(Required work):
Repeat all entries exactly.

^^^^^^^^^^^^^^^^

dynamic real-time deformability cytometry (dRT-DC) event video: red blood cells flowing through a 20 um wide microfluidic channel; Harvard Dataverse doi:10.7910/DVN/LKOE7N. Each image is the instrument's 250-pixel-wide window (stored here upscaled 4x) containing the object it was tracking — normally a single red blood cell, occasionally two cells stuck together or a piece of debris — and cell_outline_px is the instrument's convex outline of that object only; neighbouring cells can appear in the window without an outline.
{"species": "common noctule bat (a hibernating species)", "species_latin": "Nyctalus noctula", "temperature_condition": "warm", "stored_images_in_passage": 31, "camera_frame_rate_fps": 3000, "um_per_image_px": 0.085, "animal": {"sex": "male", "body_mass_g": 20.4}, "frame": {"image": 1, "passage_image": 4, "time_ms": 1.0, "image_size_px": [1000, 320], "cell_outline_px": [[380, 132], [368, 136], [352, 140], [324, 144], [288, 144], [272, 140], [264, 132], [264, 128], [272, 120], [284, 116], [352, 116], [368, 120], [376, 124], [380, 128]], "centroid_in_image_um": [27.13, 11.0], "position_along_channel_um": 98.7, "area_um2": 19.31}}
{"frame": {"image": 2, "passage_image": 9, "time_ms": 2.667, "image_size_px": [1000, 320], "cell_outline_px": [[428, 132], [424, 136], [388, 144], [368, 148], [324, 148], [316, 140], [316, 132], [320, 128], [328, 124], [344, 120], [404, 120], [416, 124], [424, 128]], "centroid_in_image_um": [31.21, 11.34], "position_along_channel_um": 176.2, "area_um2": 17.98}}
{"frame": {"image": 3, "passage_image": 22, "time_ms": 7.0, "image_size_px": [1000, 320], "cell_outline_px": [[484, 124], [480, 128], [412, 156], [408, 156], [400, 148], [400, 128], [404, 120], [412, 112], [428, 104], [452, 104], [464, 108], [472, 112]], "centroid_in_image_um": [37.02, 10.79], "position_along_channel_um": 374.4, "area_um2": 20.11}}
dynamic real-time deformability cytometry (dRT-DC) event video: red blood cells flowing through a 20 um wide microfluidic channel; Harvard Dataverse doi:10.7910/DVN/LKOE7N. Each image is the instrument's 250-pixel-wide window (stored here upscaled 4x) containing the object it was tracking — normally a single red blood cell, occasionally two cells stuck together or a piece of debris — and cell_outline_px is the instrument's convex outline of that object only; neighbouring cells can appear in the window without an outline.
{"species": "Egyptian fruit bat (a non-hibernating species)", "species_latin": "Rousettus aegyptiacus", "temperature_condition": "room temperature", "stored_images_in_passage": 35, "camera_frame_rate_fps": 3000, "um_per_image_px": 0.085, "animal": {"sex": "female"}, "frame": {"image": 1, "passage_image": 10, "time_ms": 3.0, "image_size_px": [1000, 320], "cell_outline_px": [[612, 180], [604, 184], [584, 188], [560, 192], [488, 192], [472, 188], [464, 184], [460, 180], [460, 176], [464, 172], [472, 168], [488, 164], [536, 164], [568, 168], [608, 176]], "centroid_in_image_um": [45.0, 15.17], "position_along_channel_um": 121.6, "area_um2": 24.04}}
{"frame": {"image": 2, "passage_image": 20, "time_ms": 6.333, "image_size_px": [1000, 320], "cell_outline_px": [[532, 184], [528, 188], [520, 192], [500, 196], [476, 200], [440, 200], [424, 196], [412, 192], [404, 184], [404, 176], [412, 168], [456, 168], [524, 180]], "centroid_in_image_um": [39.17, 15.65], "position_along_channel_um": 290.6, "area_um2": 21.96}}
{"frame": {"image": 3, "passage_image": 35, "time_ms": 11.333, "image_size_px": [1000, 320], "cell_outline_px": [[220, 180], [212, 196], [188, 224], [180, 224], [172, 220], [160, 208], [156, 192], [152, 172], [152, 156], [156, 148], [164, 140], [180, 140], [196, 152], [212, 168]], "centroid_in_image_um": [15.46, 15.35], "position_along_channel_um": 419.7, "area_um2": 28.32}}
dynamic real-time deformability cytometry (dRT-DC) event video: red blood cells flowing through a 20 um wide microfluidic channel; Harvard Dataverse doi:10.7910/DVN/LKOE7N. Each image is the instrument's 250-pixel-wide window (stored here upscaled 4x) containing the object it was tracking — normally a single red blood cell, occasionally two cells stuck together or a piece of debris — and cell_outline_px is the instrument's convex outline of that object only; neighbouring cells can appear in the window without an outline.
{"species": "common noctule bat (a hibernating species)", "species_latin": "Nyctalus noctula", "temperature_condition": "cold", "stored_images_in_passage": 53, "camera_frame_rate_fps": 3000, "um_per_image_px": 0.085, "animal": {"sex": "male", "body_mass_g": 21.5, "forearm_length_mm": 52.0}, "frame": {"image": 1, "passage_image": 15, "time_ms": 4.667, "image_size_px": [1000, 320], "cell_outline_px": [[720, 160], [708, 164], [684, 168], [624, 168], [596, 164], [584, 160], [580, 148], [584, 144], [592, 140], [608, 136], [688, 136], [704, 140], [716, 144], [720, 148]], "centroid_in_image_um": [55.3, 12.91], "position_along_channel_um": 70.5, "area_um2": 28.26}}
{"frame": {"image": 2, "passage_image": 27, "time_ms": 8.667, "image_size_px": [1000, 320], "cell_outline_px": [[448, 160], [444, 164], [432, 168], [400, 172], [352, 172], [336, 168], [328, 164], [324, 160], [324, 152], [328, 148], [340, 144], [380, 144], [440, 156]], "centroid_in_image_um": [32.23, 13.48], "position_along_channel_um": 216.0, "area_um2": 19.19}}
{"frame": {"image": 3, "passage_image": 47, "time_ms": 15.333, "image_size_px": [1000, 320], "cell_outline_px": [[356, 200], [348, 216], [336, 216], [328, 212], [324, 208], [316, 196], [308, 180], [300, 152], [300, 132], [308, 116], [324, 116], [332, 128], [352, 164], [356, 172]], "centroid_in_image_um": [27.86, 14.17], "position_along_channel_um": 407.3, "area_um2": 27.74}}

^^^^^^^^^^^^^^^^

(Exercise response):
dynamic real-time deformability cytometry (dRT-DC) event video: red blood cells flowing through a 20 um wide microfluidic channel; Harvard Dataverse doi:10.7910/DVN/LKOE7N. Each image is the instrument's 250-pixel-wide window (stored here upscaled 4x) containing the object it was tracking — normally a single red blood cell, occasionally two cells stuck together or a piece of debris — and cell_outline_px is the instrument's convex outline of that object only; neighbouring cells can appear in the window without an outline.
{"species": "common noctule bat (a hibernating species)", "species_latin": "Nyctalus noctula", "temperature_condition": "warm", "stored_images_in_passage": 31, "camera_frame_rate_fps": 3000, "um_per_image_px": 0.085, "animal": {"sex": "male", "body_mass_g": 20.4}, "frame": {"image": 1, "passage_image": 4, "time_ms": 1.0, "image_size_px": [1000, 320], "cell_outline_px": [[380, 132], [368, 136], [352, 140], [324, 144], [288, 144], [272, 140], [264, 132], [264, 128], [272, 120], [284, 116], [352, 116], [368, 120], [376, 124], [380, 128]], "centroid_in_image_um": [27.13, 11.0], "position_along_channel_um": 98.7, "area_um2": 19.31}}
{"frame": {"image": 2, "passage_image": 9, "time_ms": 2.667, "image_size_px": [1000, 320], "cell_outline_px": [[428, 132], [424, 136], [388, 144], [368, 148], [324, 148], [316, 140], [316, 132], [320, 128], [328, 124], [344, 120], [404, 120], [416, 124], [424, 128]], "centroid_in_image_um": [31.21, 11.34], "position_along_channel_um": 176.2, "area_um2": 17.98}}
{"frame": {"image": 3, "passage_image": 22, "time_ms": 7.0, "image_size_px": [1000, 320], "cell_outline_px": [[484, 124], [480, 128], [412, 156], [408, 156], [400, 148], [400, 128], [404, 120], [412, 112], [428, 104], [452, 104], [464, 108], [472, 112]], "centroid_in_image_um": [37.02, 10.79], "position_along_channel_um": 374.4, "area_um2": 20.11}}
dynamic real-time deformability cytometry (dRT-DC) event video: red blood cells flowing through a 20 um wide microfluidic channel; Harvard Dataverse doi:10.7910/DVN/LKOE7N. Each image is the instrument's 250-pixel-wide window (stored here upscaled 4x) containing the object it was tracking — normally a single red blood cell, occasionally two cells stuck together or a piece of debris — and cell_outline_px is the instrument's convex outline of that object only; neighbouring cells can appear in the window without an outline.
{"species": "Egyptian fruit bat (a non-hibernating species)", "species_latin": "Rousettus aegyptiacus", "temperature_condition": "room temperature", "stored_images_in_passage": 35, "camera_frame_rate_fps": 3000, "um_per_image_px": 0.085, "animal": {"sex": "female"}, "frame": {"image": 1, "passage_image": 10, "time_ms": 3.0, "image_size_px": [1000, 320], "cell_outline_px": [[612, 180], [604, 184], [584, 188], [560, 192], [488, 192], [472, 188], [464, 184], [460, 180], [460, 176], [464, 172], [472, 168], [488, 164], [536, 164], [568, 168], [608, 176]], "centroid_in_image_um": [45.0, 15.17], "position_along_channel_um": 121.6, "area_um2": 24.04}}
{"frame": {"image": 2, "passage_image": 20, "time_ms": 6.333, "image_size_px": [1000, 320], "cell_outline_px": [[532, 184], [528, 188], [520, 192], [500, 196], [476, 200], [440, 200], [424, 196], [412, 192], [404, 184], [404, 176], [412, 168], [456, 168], [524, 180]], "centroid_in_image_um": [39.17, 15.65], "position_along_channel_um": 290.6, "area_um2": 21.96}}
{"frame": {"image": 3, "passage_image": 35, "time_ms": 11.333, "image_size_px": [1000, 320], "cell_outline_px": [[220, 180], [212, 196], [188, 224], [180, 224], [172, 220], [160, 208], [156, 192], [152, 172], [152, 156], [156, 148], [164, 140], [180, 140], [196, 152], [212, 168]], "centroid_in_image_um": [15.46, 15.35], "position_along_channel_um": 419.7, "area_um2": 28.32}}
dynamic real-time deformability cytometry (dRT-DC) event video: red blood cells flowing through a 20 um wide microfluidic channel; Harvard Dataverse doi:10.7910/DVN/LKOE7N. Each image is the instrument's 250-pixel-wide window (stored here upscaled 4x) containing the object it was tracking — normally a single red blood cell, occasionally two cells stuck together or a piece of debris — and cell_outline_px is the instrument's convex outline of that object only; neighbouring cells can appear in the window without an outline.
{"species": "common noctule bat (a hibernating species)", "species_latin": "Nyctalus noctula", "temperature_condition": "cold", "stored_images_in_passage": 53, "camera_frame_rate_fps": 3000, "um_per_image_px": 0.085, "animal": {"sex": "male", "body_mass_g": 21.5, "forearm_length_mm": 52.0}, "frame": {"image": 1, "passage_image": 15, "time_ms": 4.667, "image_size_px": [1000, 320], "cell_outline_px": [[720, 160], [708, 164], [684, 168], [624, 168], [596, 164], [584, 160], [580, 148], [584, 144], [592, 140], [608, 136], [688, 136], [704, 140], [716, 144], [720, 148]], "centroid_in_image_um": [55.3, 12.91], "position_along_channel_um": 70.5, "area_um2": 28.26}}
{"frame": {"image": 2, "passage_image": 27, "time_ms": 8.667, "image_size_px": [1000, 320], "cell_outline_px": [[448, 160], [444, 164], [432, 168], [400, 172], [352, 172], [336, 168], [328, 164], [324, 160], [324, 152], [328, 148], [340, 144], [380, 144], [440, 156]], "centroid_in_image_um": [32.23, 13.48], "position_along_channel_um": 216.0, "area_um2": 19.19}}
{"frame": {"image": 3, "passage_image": 47, "time_ms": 15.333, "image_size_px": [1000, 320], "cell_outline_px": [[356, 200], [348, 216], [336, 216], [328, 212], [324, 208], [316, 196], [308, 180], [300, 152], [300, 132], [308, 116], [324, 116], [332, 128], [352, 164], [356, 172]], "centroid_in_image_um": [27.86, 14.17], "position_along_channel_um": 407.3, "area_um2": 27.74}}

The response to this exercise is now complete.